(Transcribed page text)
━━━━━━━━━━━━━━━━━━━━

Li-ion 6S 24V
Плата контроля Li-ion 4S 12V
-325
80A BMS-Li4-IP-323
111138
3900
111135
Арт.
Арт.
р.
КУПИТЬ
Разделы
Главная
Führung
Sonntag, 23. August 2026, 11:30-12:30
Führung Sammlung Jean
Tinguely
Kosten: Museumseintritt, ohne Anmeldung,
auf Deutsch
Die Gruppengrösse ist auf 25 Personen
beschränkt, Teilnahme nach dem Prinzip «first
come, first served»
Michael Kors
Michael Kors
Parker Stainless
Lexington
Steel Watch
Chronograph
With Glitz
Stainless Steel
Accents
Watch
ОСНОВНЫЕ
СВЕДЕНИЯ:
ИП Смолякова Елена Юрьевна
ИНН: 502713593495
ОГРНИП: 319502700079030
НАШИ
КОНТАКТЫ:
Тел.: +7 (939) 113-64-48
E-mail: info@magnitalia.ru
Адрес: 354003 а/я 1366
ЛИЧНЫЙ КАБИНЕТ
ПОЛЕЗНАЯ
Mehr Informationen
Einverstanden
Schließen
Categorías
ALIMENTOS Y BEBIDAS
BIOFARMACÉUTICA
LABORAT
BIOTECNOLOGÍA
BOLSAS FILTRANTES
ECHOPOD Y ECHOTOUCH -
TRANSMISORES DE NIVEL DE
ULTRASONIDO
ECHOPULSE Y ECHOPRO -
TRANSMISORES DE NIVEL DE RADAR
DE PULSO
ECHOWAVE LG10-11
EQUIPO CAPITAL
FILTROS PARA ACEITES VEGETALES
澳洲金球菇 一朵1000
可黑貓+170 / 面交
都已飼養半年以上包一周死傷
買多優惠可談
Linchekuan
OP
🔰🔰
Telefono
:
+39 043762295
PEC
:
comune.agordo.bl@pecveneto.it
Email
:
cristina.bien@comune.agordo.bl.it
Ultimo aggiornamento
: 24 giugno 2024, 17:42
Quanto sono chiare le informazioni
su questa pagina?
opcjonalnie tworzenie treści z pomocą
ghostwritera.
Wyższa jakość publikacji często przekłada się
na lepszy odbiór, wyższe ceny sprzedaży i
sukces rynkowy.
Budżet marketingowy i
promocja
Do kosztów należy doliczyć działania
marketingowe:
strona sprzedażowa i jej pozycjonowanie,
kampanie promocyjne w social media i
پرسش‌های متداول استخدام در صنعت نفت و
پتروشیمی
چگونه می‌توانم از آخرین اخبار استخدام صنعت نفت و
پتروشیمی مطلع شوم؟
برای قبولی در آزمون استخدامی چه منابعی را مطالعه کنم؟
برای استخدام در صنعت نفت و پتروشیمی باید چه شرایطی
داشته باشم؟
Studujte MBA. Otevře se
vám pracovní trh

━━━━━━━━━━━━━━━━━━━━

### Job item
Please quote all of the material above word for word, line by line.

### Task solution
Li-ion 6S 24V
Плата контроля Li-ion 4S 12V
-325
80A BMS-Li4-IP-323
111138
3900
111135
Арт.
Арт.
р.
КУПИТЬ
Разделы
Главная
Führung
Sonntag, 23. August 2026, 11:30-12:30
Führung Sammlung Jean
Tinguely
Kosten: Museumseintritt, ohne Anmeldung,
auf Deutsch
Die Gruppengrösse ist auf 25 Personen
beschränkt, Teilnahme nach dem Prinzip «first
come, first served»
Michael Kors
Michael Kors
Parker Stainless
Lexington
Steel Watch
Chronograph
With Glitz
Stainless Steel
Accents
Watch
ОСНОВНЫЕ
СВЕДЕНИЯ:
ИП Смолякова Елена Юрьевна
ИНН: 502713593495
ОГРНИП: 319502700079030
НАШИ
КОНТАКТЫ:
Тел.: +7 (939) 113-64-48
E-mail: info@magnitalia.ru
Адрес: 354003 а/я 1366
ЛИЧНЫЙ КАБИНЕТ
ПОЛЕЗНАЯ
Mehr Informationen
Einverstanden
Schließen
Categorías
ALIMENTOS Y BEBIDAS
BIOFARMACÉUTICA
LABORAT
BIOTECNOLOGÍA
BOLSAS FILTRANTES
ECHOPOD Y ECHOTOUCH -
TRANSMISORES DE NIVEL DE
ULTRASONIDO
ECHOPULSE Y ECHOPRO -
TRANSMISORES DE NIVEL DE RADAR
DE PULSO
ECHOWAVE LG10-11
EQUIPO CAPITAL
FILTROS PARA ACEITES VEGETALES
澳洲金球菇 一朵1000
可黑貓+170 / 面交
都已飼養半年以上包一周死傷
買多優惠可談
Linchekuan
OP
🔰🔰
Telefono
:
+39 043762295
PEC
:
comune.agordo.bl@pecveneto.it
Email
:
cristina.bien@comune.agordo.bl.it
Ultimo aggiornamento
: 24 giugno 2024, 17:42
Quanto sono chiare le informazioni
su questa pagina?
opcjonalnie tworzenie treści z pomocą
ghostwritera.
Wyższa jakość publikacji często przekłada się
na lepszy odbiór, wyższe ceny sprzedaży i
sukces rynkowy.
Budżet marketingowy i
promocja
Do kosztów należy doliczyć działania
marketingowe:
strona sprzedażowa i jej pozycjonowanie,
kampanie promocyjne w social media i
پرسش‌های متداول استخدام در صنعت نفت و
پتروشیمی
چگونه می‌توانم از آخرین اخبار استخدام صنعت نفت و
پتروشیمی مطلع شوم؟
برای قبولی در آزمون استخدامی چه منابعی را مطالعه کنم؟
برای استخدام در صنعت نفت و پتروشیمی باید چه شرایطی
داشته باشم؟
Studujte MBA. Otevře se
vám pracovní trh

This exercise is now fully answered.